** Source data follows **

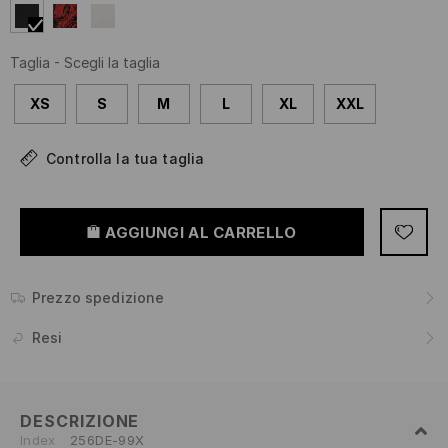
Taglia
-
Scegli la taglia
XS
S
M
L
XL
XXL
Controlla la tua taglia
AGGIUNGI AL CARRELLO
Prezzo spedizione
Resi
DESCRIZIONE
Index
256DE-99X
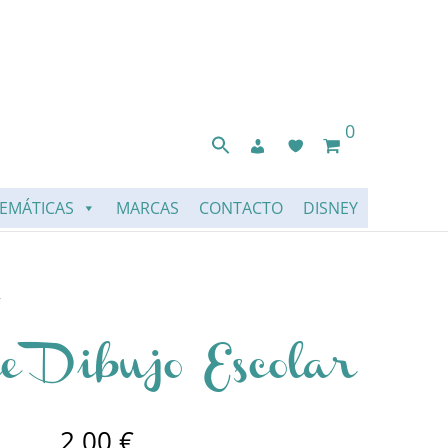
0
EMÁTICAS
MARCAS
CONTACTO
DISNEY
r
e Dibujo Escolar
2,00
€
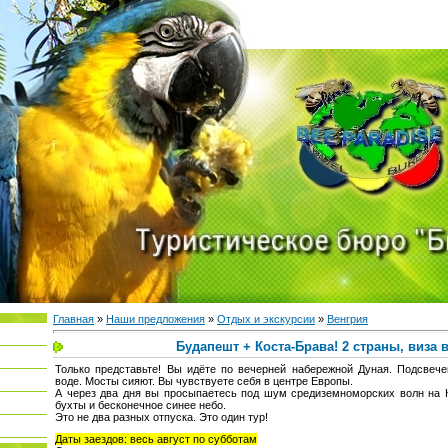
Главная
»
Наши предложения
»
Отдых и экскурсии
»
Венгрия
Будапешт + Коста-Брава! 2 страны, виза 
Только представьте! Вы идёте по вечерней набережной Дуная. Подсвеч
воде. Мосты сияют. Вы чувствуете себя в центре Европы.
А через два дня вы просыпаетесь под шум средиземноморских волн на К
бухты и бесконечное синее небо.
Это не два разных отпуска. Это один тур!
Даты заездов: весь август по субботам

** End of Source data **

• Your instructions: Set all of the records down once more, letter for letter, with the images removed.

• Written response:
Taglia
-
Scegli la taglia
XS
S
M
L
XL
XXL
Controlla la tua taglia
AGGIUNGI AL CARRELLO
Prezzo spedizione
Resi
DESCRIZIONE
Index
256DE-99X
0
EMÁTICAS
MARCAS
CONTACTO
DISNEY
r
e Dibujo Escolar
2,00
€
Главная
»
Наши предложения
»
Отдых и экскурсии
»
Венгрия
Будапешт + Коста-Брава! 2 страны, виза 
Только представьте! Вы идёте по вечерней набережной Дуная. Подсвеч
воде. Мосты сияют. Вы чувствуете себя в центре Европы.
А через два дня вы просыпаетесь под шум средиземноморских волн на К
бухты и бесконечное синее небо.
Это не два разных отпуска. Это один тур!
Даты заездов: весь август по субботам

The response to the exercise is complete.